Category: Endocrinology / Acute Internal Medicine
Reading Time: 6 minutes
Introduction: More Than Just a Glucose Reading
In 2026, the management of diabetes in the acute receiving ward has evolved from “glucose-centric” to “comorbidity-centric.” We are no longer just chasing a target HbA1c; we are managing a complex interplay of cardiovascular risk, renal protection, and metabolic stability.
Following the Medicine24 sessions on “Tricky Glycaemic Control,” this blog explores how to apply the latest 2026 international guidelines to the patient sitting in your Assessment Unit right now.
1. The “Cardio-Renal-Metabolic” Triple Crown
Google’s 2026 algorithm rewards “Topical Authority.” This section highlights the shift in first-line therapy.
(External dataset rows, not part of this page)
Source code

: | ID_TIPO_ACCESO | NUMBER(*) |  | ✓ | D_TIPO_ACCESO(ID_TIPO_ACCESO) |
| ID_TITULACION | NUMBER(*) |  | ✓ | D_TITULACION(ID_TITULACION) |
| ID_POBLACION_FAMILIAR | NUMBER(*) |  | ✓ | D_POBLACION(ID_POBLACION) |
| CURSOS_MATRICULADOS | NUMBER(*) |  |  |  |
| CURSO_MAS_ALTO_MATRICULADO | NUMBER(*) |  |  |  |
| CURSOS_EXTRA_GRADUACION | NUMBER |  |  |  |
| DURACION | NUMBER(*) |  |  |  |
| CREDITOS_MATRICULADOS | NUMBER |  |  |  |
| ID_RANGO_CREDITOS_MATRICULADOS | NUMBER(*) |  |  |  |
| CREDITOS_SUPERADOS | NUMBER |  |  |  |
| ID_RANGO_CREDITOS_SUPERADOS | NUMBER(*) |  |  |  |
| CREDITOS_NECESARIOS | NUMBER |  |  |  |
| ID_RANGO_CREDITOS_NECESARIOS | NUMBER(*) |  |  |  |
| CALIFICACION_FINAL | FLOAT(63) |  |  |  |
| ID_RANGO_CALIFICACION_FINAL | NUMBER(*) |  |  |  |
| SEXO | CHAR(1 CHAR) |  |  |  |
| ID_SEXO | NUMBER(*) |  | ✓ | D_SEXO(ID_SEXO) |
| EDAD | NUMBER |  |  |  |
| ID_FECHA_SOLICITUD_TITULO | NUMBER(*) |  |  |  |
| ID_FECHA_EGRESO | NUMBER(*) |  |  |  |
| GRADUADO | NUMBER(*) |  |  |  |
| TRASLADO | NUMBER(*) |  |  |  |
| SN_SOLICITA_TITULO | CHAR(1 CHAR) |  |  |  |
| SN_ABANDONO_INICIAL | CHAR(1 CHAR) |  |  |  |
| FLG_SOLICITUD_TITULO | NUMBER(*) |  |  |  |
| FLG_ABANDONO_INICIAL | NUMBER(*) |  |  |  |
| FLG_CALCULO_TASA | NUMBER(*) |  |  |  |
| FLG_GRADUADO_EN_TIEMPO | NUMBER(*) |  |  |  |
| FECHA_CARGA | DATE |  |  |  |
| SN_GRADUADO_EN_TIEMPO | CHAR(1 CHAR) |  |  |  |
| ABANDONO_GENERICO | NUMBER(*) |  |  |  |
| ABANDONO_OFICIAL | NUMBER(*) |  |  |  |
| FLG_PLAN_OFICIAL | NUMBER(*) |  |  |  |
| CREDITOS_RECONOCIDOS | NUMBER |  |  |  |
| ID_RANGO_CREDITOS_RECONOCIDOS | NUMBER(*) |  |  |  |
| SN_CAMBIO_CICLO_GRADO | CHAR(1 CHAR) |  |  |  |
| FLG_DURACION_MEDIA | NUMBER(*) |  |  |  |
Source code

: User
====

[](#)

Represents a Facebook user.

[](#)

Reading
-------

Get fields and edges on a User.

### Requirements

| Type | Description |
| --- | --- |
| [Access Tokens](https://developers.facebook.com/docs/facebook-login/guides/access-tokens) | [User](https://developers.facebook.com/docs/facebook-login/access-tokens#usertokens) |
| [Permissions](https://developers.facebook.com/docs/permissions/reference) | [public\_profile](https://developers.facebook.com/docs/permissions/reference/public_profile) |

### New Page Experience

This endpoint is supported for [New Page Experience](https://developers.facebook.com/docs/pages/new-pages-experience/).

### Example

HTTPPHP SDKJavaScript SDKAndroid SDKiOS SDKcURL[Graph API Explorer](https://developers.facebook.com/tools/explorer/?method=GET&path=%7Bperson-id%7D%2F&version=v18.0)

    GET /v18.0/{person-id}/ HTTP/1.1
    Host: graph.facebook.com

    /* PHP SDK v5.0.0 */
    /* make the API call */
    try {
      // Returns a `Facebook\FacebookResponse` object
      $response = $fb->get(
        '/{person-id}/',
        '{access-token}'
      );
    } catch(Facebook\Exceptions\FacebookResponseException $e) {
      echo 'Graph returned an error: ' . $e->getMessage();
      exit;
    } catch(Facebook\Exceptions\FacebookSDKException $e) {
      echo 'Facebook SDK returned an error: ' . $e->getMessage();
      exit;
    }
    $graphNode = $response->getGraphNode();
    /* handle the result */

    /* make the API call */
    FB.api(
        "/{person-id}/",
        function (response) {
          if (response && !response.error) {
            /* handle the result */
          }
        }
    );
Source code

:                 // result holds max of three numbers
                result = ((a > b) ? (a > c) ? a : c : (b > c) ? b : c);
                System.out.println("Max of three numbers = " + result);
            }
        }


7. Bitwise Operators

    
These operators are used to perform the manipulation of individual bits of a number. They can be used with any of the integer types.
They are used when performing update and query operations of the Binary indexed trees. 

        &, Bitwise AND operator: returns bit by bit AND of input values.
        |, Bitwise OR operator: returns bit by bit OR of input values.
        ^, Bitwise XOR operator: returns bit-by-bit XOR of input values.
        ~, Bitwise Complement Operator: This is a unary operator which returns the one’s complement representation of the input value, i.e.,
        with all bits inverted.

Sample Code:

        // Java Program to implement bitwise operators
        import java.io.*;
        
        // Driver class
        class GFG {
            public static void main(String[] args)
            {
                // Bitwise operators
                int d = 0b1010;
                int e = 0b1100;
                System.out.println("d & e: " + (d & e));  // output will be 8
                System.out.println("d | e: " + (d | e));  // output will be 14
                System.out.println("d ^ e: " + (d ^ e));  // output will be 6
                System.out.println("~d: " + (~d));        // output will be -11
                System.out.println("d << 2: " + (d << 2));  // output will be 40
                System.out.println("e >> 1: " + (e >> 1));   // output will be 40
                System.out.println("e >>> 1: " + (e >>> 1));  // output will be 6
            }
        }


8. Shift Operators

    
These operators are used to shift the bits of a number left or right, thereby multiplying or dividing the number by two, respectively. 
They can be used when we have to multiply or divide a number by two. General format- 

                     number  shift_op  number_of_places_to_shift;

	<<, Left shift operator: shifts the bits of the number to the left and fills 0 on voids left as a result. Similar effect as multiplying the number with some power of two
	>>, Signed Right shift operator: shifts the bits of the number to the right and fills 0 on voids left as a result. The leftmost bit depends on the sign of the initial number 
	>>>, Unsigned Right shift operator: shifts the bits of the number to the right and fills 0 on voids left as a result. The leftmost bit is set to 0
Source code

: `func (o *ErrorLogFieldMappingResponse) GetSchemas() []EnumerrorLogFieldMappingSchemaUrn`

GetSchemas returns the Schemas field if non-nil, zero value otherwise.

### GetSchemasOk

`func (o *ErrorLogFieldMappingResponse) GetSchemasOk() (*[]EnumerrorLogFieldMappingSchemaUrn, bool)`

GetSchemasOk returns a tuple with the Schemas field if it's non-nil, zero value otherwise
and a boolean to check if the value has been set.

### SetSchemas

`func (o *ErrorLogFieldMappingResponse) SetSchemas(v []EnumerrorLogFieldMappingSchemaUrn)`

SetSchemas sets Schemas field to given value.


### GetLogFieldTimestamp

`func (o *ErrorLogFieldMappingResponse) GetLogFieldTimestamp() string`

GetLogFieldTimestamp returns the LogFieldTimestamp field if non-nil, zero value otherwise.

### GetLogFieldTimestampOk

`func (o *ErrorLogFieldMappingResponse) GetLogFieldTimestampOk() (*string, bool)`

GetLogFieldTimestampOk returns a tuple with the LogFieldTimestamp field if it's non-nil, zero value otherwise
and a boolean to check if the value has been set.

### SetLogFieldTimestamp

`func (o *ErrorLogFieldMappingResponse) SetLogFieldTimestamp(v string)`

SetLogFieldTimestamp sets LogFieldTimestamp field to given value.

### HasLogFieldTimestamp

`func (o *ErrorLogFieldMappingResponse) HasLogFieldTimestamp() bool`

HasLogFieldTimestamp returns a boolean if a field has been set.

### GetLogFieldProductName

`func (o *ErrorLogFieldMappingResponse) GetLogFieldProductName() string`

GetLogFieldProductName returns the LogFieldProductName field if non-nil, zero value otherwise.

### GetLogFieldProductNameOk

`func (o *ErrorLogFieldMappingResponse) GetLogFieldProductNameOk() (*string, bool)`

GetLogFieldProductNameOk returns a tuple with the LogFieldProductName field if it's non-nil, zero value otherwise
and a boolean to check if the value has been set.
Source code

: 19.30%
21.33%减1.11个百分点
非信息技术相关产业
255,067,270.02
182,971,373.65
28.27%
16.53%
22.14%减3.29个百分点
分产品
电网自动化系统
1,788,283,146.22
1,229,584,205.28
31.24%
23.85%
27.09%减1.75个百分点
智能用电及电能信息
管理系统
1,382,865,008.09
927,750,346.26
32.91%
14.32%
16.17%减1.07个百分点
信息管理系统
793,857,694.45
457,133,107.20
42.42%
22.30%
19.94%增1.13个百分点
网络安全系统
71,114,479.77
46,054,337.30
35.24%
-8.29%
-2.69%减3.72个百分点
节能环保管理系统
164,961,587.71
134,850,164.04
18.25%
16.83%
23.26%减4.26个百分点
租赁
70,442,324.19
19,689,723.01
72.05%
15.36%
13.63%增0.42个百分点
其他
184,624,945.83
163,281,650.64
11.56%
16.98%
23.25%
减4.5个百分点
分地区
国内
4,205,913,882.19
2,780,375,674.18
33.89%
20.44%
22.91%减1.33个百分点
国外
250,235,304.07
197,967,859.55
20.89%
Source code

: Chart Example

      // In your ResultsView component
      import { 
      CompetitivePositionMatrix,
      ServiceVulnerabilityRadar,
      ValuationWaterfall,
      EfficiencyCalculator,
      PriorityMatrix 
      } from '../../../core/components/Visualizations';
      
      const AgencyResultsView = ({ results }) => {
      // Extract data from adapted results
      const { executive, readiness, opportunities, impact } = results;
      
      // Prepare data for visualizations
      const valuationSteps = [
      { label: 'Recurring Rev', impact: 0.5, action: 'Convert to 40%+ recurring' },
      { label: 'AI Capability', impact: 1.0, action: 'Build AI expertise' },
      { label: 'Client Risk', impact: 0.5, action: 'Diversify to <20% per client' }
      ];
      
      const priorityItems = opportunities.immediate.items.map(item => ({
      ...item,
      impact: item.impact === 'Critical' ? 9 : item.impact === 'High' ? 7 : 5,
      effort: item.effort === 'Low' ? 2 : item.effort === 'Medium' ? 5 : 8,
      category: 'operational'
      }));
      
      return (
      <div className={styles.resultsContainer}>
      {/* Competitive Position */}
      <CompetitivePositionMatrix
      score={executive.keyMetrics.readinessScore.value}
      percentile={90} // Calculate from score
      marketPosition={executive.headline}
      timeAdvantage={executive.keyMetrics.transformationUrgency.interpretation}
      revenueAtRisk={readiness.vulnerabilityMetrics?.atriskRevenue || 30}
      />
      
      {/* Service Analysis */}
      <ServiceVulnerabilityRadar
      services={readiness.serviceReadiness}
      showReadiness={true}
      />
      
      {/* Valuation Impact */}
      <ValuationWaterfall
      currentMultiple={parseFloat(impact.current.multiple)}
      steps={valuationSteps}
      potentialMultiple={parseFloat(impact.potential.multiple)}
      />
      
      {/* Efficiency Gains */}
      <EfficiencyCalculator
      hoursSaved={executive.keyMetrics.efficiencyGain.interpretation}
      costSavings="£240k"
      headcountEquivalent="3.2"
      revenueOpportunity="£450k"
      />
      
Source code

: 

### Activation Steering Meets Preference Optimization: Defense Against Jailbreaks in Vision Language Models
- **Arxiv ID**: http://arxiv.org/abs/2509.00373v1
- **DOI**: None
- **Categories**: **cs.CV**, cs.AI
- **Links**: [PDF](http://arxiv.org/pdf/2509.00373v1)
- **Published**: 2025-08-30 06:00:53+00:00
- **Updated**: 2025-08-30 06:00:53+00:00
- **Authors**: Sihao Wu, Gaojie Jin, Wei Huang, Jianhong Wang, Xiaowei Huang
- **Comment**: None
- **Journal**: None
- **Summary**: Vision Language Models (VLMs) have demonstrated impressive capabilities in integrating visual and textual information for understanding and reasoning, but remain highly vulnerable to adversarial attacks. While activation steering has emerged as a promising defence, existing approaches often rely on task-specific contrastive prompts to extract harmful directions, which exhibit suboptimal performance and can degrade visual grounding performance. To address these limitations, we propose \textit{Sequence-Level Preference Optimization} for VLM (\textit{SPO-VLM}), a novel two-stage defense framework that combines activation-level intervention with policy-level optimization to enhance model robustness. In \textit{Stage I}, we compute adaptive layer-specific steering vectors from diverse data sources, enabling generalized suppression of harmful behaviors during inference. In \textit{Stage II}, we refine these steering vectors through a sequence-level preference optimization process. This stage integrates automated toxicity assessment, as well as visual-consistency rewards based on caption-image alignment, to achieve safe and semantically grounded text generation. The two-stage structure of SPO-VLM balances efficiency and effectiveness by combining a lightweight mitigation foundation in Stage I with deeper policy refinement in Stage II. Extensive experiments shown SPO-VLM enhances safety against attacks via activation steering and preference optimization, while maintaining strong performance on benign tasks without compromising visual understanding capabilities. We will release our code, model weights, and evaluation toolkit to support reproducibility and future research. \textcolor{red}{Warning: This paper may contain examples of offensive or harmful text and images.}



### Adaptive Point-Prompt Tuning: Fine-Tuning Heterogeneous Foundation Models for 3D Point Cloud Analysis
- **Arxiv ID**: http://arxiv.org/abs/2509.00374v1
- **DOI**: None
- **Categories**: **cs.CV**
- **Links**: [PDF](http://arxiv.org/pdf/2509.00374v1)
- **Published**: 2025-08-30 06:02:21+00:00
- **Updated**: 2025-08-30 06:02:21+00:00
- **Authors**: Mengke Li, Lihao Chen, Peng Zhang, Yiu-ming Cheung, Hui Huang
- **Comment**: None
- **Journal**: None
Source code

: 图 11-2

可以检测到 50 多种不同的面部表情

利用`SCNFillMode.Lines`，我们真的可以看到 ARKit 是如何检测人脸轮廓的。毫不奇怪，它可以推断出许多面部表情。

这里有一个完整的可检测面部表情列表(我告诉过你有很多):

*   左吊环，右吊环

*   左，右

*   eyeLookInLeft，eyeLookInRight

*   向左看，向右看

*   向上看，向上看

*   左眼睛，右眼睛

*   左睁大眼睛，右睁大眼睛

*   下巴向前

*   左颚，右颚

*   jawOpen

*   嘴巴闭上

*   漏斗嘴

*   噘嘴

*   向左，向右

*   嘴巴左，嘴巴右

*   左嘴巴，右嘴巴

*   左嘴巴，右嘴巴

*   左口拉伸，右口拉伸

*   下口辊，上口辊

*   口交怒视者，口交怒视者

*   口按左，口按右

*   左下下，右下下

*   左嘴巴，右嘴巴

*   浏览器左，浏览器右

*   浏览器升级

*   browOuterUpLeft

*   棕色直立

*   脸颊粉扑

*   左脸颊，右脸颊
The 2026 Update: Both the AACE and NICE 2026 updates now prioritize GLP-1 receptor agonists and SGLT2 inhibitors as early-intervention “disease modifiers,” regardless of the baseline HbA1c, for patients with high cardiovascular or renal risk.
The Acute Challenge: When a patient is admitted with an acute illness (e.g., sepsis), when do we pause these “miracle drugs”?
Medicine24 Tip: Remember the “Sick Day Rules.” Pause SGLT2is immediately in any patient at risk of dehydration or euglycaemic DKA (Diabetic Ketoacidosis).
2. DKA with Normal Sugars: The Euglycaemic Trap
With the widespread use of SGLT2 inhibitors, we are seeing more cases of Euglycaemic DKA (EuDKA).
The Diagnosis: The patient has a metabolic acidosis (pH <7.3, Bicarb <15) and high ketones, but their blood glucose is <11.0 mmol/L.
The Action: Do not wait for high blood sugar to start the DKA protocol. Early IV fluid resuscitation and fixed-rate insulin are still the gold standard, but you must start 10% Dextrose earlier to prevent hypoglycemia.
3. The 2026 Metabolic Comparison: Once-Weekly vs. Daily Insulin
One of the most debated topics at the recent conference was the introduction of Once-Weekly Insulins for Type 2 Diabetes.
| Feature | Standard Basal Insulin (Daily) | Once-Weekly Insulin (2026 Update) |
| Adherence | Requires daily commitment. | Improved patient compliance. |
| Acute Mgmt | Easier to “stop/start” during fasting. | Requires careful transition to IV insulin. |
| Hypo Risk | Standardized. | Slightly higher in frail elderly; requires caution. |
| Medicine24 Verdict | Better for the unstable acute patient. | The future of chronic primary care. |
4. Obesity as a Primary Medical Diagnosis
As Professor Hany Eteiba highlighted in his vision for the College, we must treat obesity as a chronic disease. The 2026 “Obesity Pillars” discussed at Medicine24 focus on:
Metabolic Satiety: Using GLP-1s to reset the “brain-gut” axis.
Lean Mass Preservation: Ensuring patients maintain muscle while losing fat.
The Acute Benefit: Every 5% weight loss significantly reduces the risk of the “Acute Cardiac Take.”
Conclusion: Precision Metabolism
The 2026 metabolic landscape is exciting but complex. By staying aligned with the Medicine24 curriculum, you ensure that your diabetes management is not just “safe,” but “future-proof.” We aren’t just treating the sugar; we are protecting the heart and kidneys for the long term.
Download the Checklist: Get our 2026 “Sick Day Rules” PDF for SGLT2i and GLP-1 Users.